I initially had a job that involved a PostgreSQLInput component that extracted 5 columns from one table, a tmap in which I executed some data type conversions, created some date fields and loaded the data back into PostgreSQL. That went reasonably fast for a source table with less than a 100000 records or so. Then I received a source table with 32 million records and the performance went down to a grind halt and 70 rows/sec or so after I even increased the JVM arguments to XMs2560M and XMx7000M on my laptop.
I figured it must have been the tmap component in which I performed perhaps too many conversions and so I split it out and used a dedicated tconvertype. The performance didn’t increase either.

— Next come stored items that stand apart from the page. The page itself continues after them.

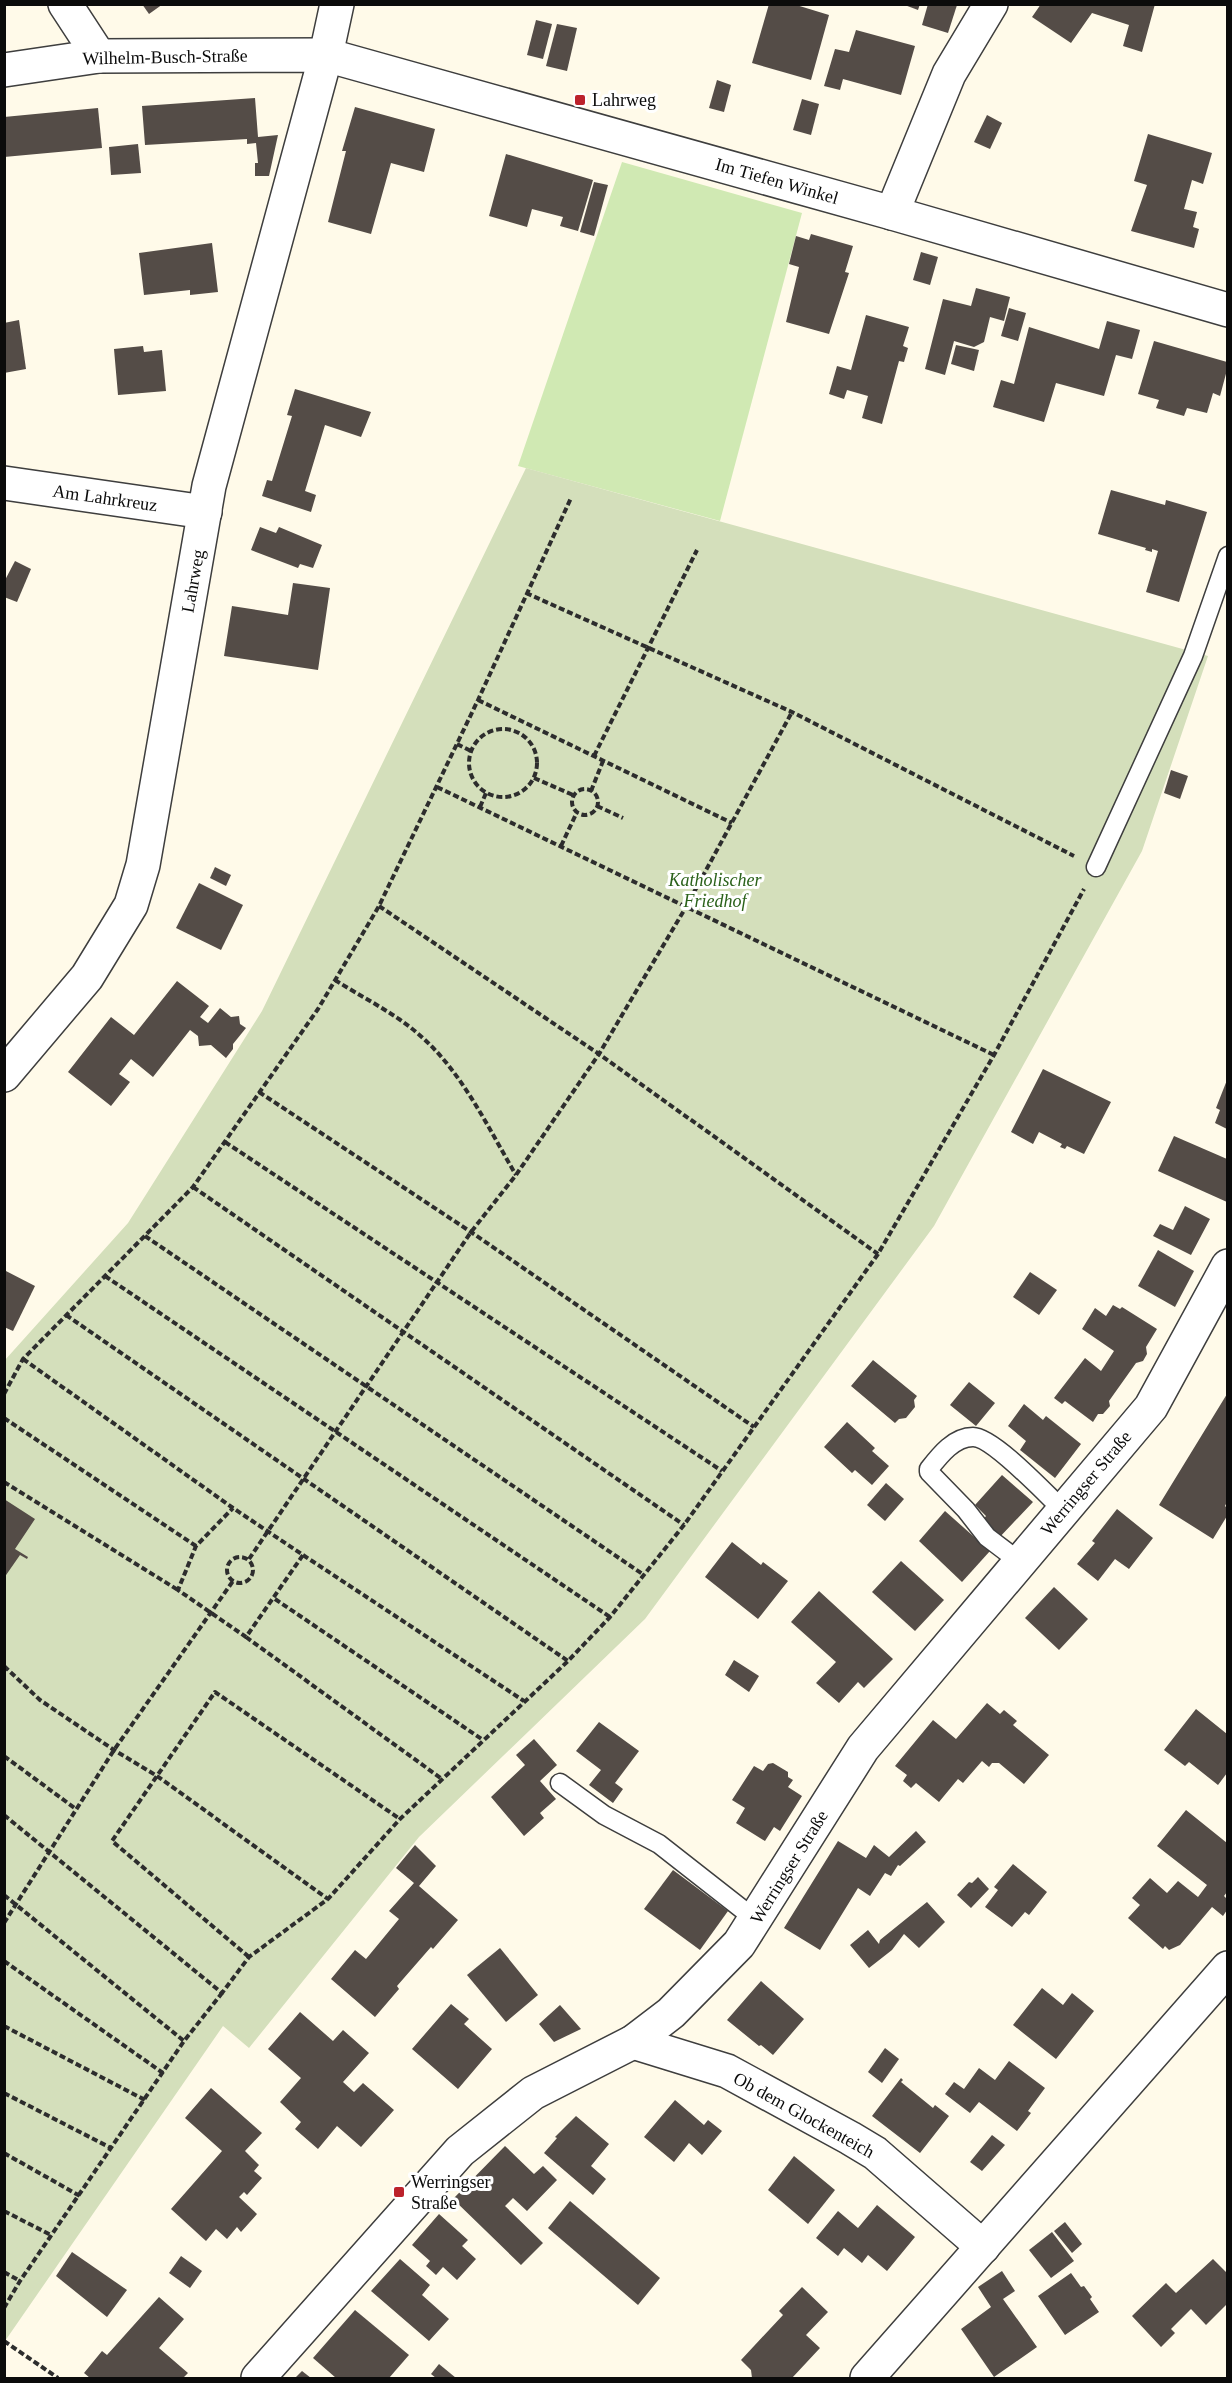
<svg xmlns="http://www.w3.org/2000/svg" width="1232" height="2383" font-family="'Times New Roman',serif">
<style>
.green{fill:#d0e9b3}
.cemetery{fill:#d4dfbb}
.building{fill:#544c47}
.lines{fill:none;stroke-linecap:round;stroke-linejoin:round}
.lane-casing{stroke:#3e3e3e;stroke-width:21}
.street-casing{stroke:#3e3e3e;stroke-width:36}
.path{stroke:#2d2d2d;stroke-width:4;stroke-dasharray:6 3;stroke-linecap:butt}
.lane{stroke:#fff;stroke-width:18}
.street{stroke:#fff;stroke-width:33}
.poi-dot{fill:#bc222b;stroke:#fff;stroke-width:2}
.labels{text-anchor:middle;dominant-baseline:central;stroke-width:6;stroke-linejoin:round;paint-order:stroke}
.street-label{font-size:18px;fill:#0b0b0b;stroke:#fff}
.poi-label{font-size:18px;fill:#0b0b0b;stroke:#fff;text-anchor:start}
.park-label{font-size:18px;font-style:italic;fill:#2b621b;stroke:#fff}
</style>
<rect width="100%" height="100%" fill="#fffae9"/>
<polygon class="green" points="622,162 802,213 720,521 518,466"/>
<polygon class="cemetery" points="526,468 1208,656 1142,851 934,1226 645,1619 419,1837 249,2048 223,2026 5,2341 5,1360 128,1223 262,1011"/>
<g class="building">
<polygon points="142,4 163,4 149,14"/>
<polygon points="769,4 793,4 829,15 811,80 752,63"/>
<polygon points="902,4 920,4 918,10"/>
<polygon points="928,4 957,5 948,33 922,25"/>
<polygon points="1041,4 1155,4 1142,52 1123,46 1129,25 1092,13 1071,43 1032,17"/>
<polygon points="536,20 552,24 543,59 527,55"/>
<polygon points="557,24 577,28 567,71 546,66"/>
<polygon points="856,30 915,46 901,95 843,79 840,90 824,86 835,49 849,52"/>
<polygon points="717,80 731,85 724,112 709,108"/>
<polygon points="255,98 258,137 278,135 269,176 255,176 255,163 258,163 256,143 247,144 247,139 145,145 142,106"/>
<polygon points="802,99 819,104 811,135 793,130"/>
<polygon points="355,107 435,129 424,172 391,163 371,234 328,222 346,151 342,151"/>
<polygon points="98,108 102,148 4,157 4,117"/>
<polygon points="987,115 1002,123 990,149 974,142"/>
<polygon points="1148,134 1212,153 1203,184 1192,180 1184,209 1197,212 1193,227 1199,229 1194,248 1131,231 1147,185 1134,181"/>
<polygon points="138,144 141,173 111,175 109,147"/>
<polygon points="506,154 593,180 578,231 560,226 563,217 532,209 527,227 489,216"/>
<polygon points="594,182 608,185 594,236 580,232"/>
<polygon points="811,234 853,246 845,272 849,273 829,334 786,322 799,267 789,264 796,236 809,240"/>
<polygon points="212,243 218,292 190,295 190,290 144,295 139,253"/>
<polygon points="921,252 938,257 930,285 913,280"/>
<polygon points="976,288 1010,297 1004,321 990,317 984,342 974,347 954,341 945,375 925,369 943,299 971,306"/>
<polygon points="1009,308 1026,313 1018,341 1001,336"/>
<polygon points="866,315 909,327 903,346 908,348 904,362 899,361 882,424 862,418 868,396 847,390 844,399 829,394 837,366 851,370"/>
<polygon points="19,320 26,369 4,373 4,323"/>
<polygon points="1107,321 1140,330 1132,359 1116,355 1104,396 1056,383 1044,422 993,407 1001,380 1014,384 1029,327 1099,349"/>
<polygon points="1154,341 1227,362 1227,370 1220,396 1213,393 1207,413 1187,408 1184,416 1156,408 1159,400 1138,394"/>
<polygon points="956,345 979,350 974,371 951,364"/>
<polygon points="143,346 144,352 162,350 166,391 118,395 114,349"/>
<polygon points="295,389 371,412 361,437 325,425 305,491 316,495 311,512 262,496 267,480 272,481 292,416 287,415"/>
<polygon points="1111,490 1165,505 1166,500 1207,512 1179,602 1146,592 1158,551 1152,549 1152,552 1145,550 1146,548 1098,534"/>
<polygon points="260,527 276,533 279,527 322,545 313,568 300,564 298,568 251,550"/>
<polygon points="15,561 31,569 17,602 4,597 4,582"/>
<polygon points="293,583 330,588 318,670 224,656 232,606 288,615"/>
<polygon points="1171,770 1188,776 1180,799 1164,793"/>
<polygon points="215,867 231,875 226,886 210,878"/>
<polygon points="199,883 243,905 221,950 176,928"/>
<polygon points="177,981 209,1006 200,1017 208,1023 220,1008 231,1017 239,1016 240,1024 246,1028 233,1044 233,1049 226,1058 211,1045 199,1046 198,1036 190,1030 153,1077 131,1059 119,1074 130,1082 111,1106 68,1072 111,1017 134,1035"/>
<polygon points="1043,1069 1111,1102 1084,1154 1067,1146 1065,1149 1060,1147 1062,1144 1039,1132 1033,1144 1011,1132"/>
<polygon points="1227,1080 1227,1129 1215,1123 1220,1110 1216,1108"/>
<polygon points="1174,1136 1227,1159 1227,1202 1158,1171"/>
<polygon points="1185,1206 1210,1219 1191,1255 1153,1236 1160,1224 1173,1230"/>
<polygon points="1158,1250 1194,1271 1175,1307 1138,1286"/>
<polygon points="4,1270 35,1286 13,1331 4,1327"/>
<polygon points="1030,1272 1057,1290 1039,1315 1013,1297"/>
<polygon points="1113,1305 1120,1309 1122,1307 1157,1329 1146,1347 1147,1354 1143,1361 1136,1363 1109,1401 1110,1406 1103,1414 1098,1414 1093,1422 1065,1401 1062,1404 1054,1398 1085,1358 1101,1371 1114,1351 1082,1329 1095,1308 1106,1316"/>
<polygon points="873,1360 917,1396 914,1400 915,1407 906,1418 899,1419 895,1423 851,1386"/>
<polygon points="969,1382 995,1403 976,1426 950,1405"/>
<polygon points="1227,1394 1227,1502 1225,1506 1227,1508 1227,1516 1213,1539 1159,1505"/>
<polygon points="1024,1404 1043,1420 1046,1416 1081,1444 1055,1478 1020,1450 1026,1441 1008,1426"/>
<polygon points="847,1422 875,1448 872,1451 889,1466 872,1485 855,1470 852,1473 824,1447"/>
<polygon points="1002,1475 1033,1502 996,1541 979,1525 986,1516 975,1505"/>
<polygon points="886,1483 904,1499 885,1521 867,1505"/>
<polygon points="4,1499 35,1519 15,1549 28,1557 27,1559 20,1555 4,1578"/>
<polygon points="1117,1509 1153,1538 1129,1569 1115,1559 1098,1581 1077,1564 1095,1543 1092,1541"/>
<polygon points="945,1511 990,1551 962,1582 919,1541"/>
<polygon points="732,1542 761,1565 763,1562 788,1581 758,1619 705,1577"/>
<polygon points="901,1561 944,1600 915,1631 872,1592"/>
<polygon points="1054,1587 1088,1619 1059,1650 1025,1618"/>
<polygon points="819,1591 893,1659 864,1688 858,1682 839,1703 816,1683 836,1662 791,1622"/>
<polygon points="734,1660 759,1676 749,1692 725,1675"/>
<polygon points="987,1703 1000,1714 1004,1710 1017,1721 1013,1725 1049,1755 1024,1784 999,1763 992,1763 989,1767 982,1761 963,1783 958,1779 939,1802 916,1783 911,1788 903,1781 907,1775 895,1766 933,1720 956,1739"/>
<polygon points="1196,1709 1227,1734 1227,1773 1218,1785 1189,1762 1185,1766 1164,1750"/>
<polygon points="599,1722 639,1751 615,1783 623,1789 613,1803 589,1785 601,1770 576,1751"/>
<polygon points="534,1739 557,1765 540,1781 556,1799 540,1813 544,1818 524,1836 491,1797 525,1765 516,1755"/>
<polygon points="773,1763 788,1772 788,1777 793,1780 788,1787 802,1796 780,1831 774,1827 765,1841 736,1823 745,1808 732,1800 754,1766 763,1771 768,1764"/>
<polygon points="1186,1810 1227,1843 1227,1892 1224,1896 1227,1899 1227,1910 1223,1916 1212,1907 1180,1945 1169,1950 1165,1946 1163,1949 1128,1918 1140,1905 1132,1898 1150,1878 1167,1893 1178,1881 1198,1897 1207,1885 1157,1846"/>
<polygon points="916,1831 926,1842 900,1866 898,1865 891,1876 885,1873 870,1896 858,1888 820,1950 784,1928 838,1841 866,1858 874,1845 889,1857"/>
<polygon points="415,1845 436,1866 419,1886 458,1920 433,1949 431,1947 397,1986 399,1989 375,2017 331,1979 355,1950 366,1959 399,1919 389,1911 414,1883 396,1868"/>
<polygon points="1013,1864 1047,1892 1029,1915 1025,1912 1012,1927 985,1907 998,1890 994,1887"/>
<polygon points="673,1870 728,1911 700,1950 644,1909"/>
<polygon points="978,1877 989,1889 971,1908 957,1895 969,1882 972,1883"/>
<polygon points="927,1902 945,1922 919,1948 904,1934 892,1950 869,1968 850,1945 868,1930 879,1944 880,1940"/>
<polygon points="500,1948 538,1995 506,2022 467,1975"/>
<polygon points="761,1981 804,2019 773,2055 761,2045 759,2046 727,2020"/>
<polygon points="1042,1988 1063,2005 1072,1993 1094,2011 1056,2059 1013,2025"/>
<polygon points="451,2004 469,2019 464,2024 492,2049 458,2089 412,2049"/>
<polygon points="560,2005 581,2029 554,2042 539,2024"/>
<polygon points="300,2012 333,2041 343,2030 369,2053 343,2082 354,2092 363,2083 394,2110 361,2147 337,2126 318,2149 295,2129 301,2122 280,2102 301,2078 268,2049"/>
<polygon points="885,2048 899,2059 882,2083 868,2072"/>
<polygon points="1009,2061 1045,2088 1028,2111 1031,2113 1017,2131 979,2102 970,2113 945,2094 954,2082 964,2089 979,2068 995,2080"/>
<polygon points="901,2078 903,2080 901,2082 933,2108 935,2105 949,2116 920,2153 872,2116"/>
<polygon points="211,2088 262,2133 245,2151 259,2165 254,2171 262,2178 247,2195 244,2192 239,2197 257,2214 241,2232 237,2227 227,2239 216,2229 206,2241 171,2209 222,2151 185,2118"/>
<polygon points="675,2100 704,2125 708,2120 722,2131 702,2155 689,2143 674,2162 644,2137"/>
<polygon points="576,2116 609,2144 591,2166 606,2179 593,2195 544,2153 557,2138 555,2137"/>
<polygon points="992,2135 1005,2145 982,2171 970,2162"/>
<polygon points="505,2146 534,2174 543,2166 557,2180 527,2211 513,2198 505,2206 543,2243 521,2265 453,2199"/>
<polygon points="794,2156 835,2190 808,2224 768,2190"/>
<polygon points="570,2201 660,2278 638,2305 548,2228"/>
<polygon points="877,2205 915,2237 887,2271 868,2255 862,2263 844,2248 838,2256 816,2238 838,2211 858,2228"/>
<polygon points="439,2214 468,2240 462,2246 476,2259 457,2280 443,2267 436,2275 426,2266 430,2261 412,2245"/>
<polygon points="1065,2222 1082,2244 1072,2253 1054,2231"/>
<polygon points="1052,2232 1074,2261 1051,2278 1029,2250"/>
<polygon points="72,2252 127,2290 107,2317 56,2276"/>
<polygon points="181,2256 202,2271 190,2288 169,2273"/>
<polygon points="400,2259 430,2285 422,2295 449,2319 429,2341 371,2291"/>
<polygon points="1213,2259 1227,2273 1227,2304 1206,2325 1191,2309 1171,2329 1175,2333 1161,2347 1132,2316 1166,2283 1176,2293"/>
<polygon points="1002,2271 1015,2291 1003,2299 1037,2347 994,2377 961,2329 991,2307 978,2287"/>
<polygon points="1071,2273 1081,2287 1084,2286 1092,2297 1090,2299 1099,2312 1065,2335 1038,2296"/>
<polygon points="802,2287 828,2312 806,2335 820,2348 792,2378 752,2378 751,2370 741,2360 783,2315 779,2311"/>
<polygon points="159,2297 184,2319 159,2348 188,2373 183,2378 90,2378 84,2373 102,2351 107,2355"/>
<polygon points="355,2310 409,2355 389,2378 336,2378 313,2358"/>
<polygon points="439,2364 456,2378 436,2378 431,2374"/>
<polygon points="302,2371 311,2378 295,2378"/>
</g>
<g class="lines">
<g class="lane-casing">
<g id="lane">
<polyline points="1096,867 1193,656 1228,556"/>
<path d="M1020,1562L987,1537L966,1510L929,1472V1469C940,1455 954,1437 973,1437C993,1437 1047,1495 1063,1510"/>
<polyline points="560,1783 604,1815 659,1844 756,1920"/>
</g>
</g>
<g class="street-casing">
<g id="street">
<polyline points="65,4 99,56"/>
<polyline points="4,70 99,56 326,55 892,213 1228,310"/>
<polyline points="892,213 949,74 991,4"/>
<polyline points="4,483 205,512"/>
<polyline points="4,1075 87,977 131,905 143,865 209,486 326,55 337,4"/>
<polyline points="633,2042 727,2071 850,2138 875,2153 983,2247"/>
<polyline points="258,2378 460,2151 533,2093 633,2042 671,2013 739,1944 863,1748 1151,1407 1228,1266"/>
<polyline points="867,2378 1228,1968"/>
</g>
</g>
<g class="path">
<polyline points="526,593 792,712 1074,856"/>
<polyline points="478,700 732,823"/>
<circle cx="503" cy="763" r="34"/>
<polyline points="457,744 471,751"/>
<polyline points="594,756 697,550"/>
<polyline points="534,778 573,795"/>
<polyline points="437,787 994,1055"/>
<circle cx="585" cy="802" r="13"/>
<polyline points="591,791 603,761"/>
<polyline points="597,806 623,818"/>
<polyline points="480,807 486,793"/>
<polyline points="561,846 577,812"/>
<polyline points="379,906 599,1054 878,1254"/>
<path d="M335,980C360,996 394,1013 416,1032C461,1069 487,1126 516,1175"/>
<polyline points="259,1092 471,1232 754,1427"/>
<polyline points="225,1142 722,1471"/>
<polyline points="193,1187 684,1525"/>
<polyline points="145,1236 644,1575"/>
<polyline points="105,1276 610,1617"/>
<polyline points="66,1315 568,1661"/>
<polyline points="23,1359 233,1508 303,1555 246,1637 178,1590 196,1546 233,1508"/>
<polyline points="4,1394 23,1359 193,1187 318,1009 379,906 478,700 571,498"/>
<polyline points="4,1418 196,1546"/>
<polyline points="4,1482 178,1590"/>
<polyline points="303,1555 524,1701"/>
<circle cx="240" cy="1570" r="13"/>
<polyline points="249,1559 471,1232 516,1175 599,1054 686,907 792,712"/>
<polyline points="275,1599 483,1740"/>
<polyline points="246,1637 442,1779"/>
<polyline points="4,1666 40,1700 114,1750 157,1776 328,1899"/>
<polyline points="4,1756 76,1809"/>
<polyline points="4,1815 222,1993 249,1957 328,1899 400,1819 568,1661 610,1617 684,1525 878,1254 994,1055 1084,889"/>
<polyline points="4,1895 184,2041"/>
<polyline points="4,1923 114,1750 233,1581"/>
<polyline points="249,1957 112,1841 215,1692 400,1819"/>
<polyline points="4,1961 163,2073"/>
<polyline points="4,2026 145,2100"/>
<polyline points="4,2093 111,2148"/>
<polyline points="4,2153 80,2196"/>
<polyline points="4,2211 51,2235"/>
<polyline points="4,2272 20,2281"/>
<polyline points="4,2308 20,2281 184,2041 222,1993"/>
<polyline points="4,2341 58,2378"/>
</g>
<use href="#lane" class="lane"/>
<use href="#street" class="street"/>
</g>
<g class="poi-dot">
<rect x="574" y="94" width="12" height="12" rx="3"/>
<rect x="393" y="2186" width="12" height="12" rx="3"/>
</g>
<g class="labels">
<g class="street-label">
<text transform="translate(165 57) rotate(-1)">Wilhelm-Busch-Straße</text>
<text transform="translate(777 181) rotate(16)">Im Tiefen Winkel</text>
<text transform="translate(105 498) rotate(8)">Am Lahrkreuz</text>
<text transform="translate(193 581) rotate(-80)">Lahrweg</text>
<text transform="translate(1086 1483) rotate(-50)">Werringser Straße</text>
<text transform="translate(789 1867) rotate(-58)">Werringser Straße</text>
<text transform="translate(804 2115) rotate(29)">Ob dem Glockenteich</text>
</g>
<g class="poi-label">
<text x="592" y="100">Lahrweg</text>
<text x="411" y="2182">Werringser<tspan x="411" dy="21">Straße</tspan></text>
</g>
<g class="park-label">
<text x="715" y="880">Katholischer<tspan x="715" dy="21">Friedhof</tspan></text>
</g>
</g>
<rect width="1232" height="2383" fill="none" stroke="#0b0b0b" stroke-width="12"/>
</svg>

Then I decided to create a test job (attached screenshot) and reduced the complexity to only the PostgreSQLInput component with a simple select of just 5 columns and a tfileoutput delimited component into a flatfile. For the 32 million dataset, it would takes ages for the job to even start processing and eventually give a java memory heap error.
I then recreated a similar job in SSIS and SSIS was able to load all 32 million records in 3 minutes and 42 secs with an avg. speed of 144,144 rows/sec.
In the meantime, I’ve played with some numbers and fetched 1M records still with good performance of 232,612 rows/sec. , 10M records and 240,028 rows/sec, 20M records and 76377 rows/sec, 30M records and 20065 rows/sec. More than 31M records seemed to freeze the job.